Mais de 700 produtores de 48 cidades foram prejudicados por perdas nas lavouras de soja e milho safrinha, resultando em indenizações de R$ 170 milhões para uma área de 210 mil hectares, informa o grupo BB e Mapfre. Aa regiões mais afetadas são norte e nordeste do Estado, causadas pela seca prolongada que castigou lavouras. Somente no município de Água Boa, situado no nordeste mato-grossense, concentra mais de 10% do percentual das perdas registradas no estado do Mato Grosso, líder na produção de grãos do país.

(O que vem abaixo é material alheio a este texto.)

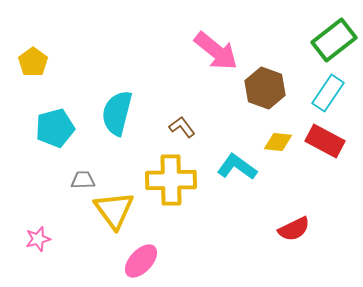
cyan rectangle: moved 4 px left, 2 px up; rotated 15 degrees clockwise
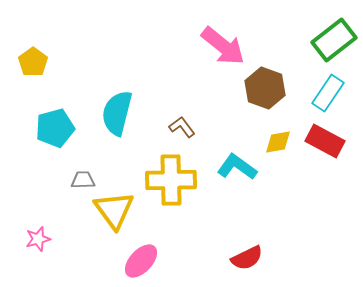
pink arrow: moved 7 px right, 5 px up
yellow diamond: rotated 16 degrees counterclockwise
red semicircle: moved 47 px left, 29 px down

“A seca afetou todas as etapas de desenvolvimento da planta, desde a fase inicial até o enchimento dos grãos, comprometendo todo o processo de produção. Mais de 94% dos produtores rurais que tiveram perdas em suas plantações foram impactados pela estiagem, muito severa este ano”, explica Wady Cury, diretor geral de habitacional e rural da seguradora.
Atualmente, o grupo dispõe de equipe especializada e treinada para receber ligações e atender sinistros de seguros rurais em todo o território nacional. Na safra 2015/2016, mais de 8 mil sinistros foram comunicados, com pico de 300 avisos em um único dia. Aproximadamente R$ 170 milhões já foram pagos em indenizações aos produtores em decorrência da forte estiagem.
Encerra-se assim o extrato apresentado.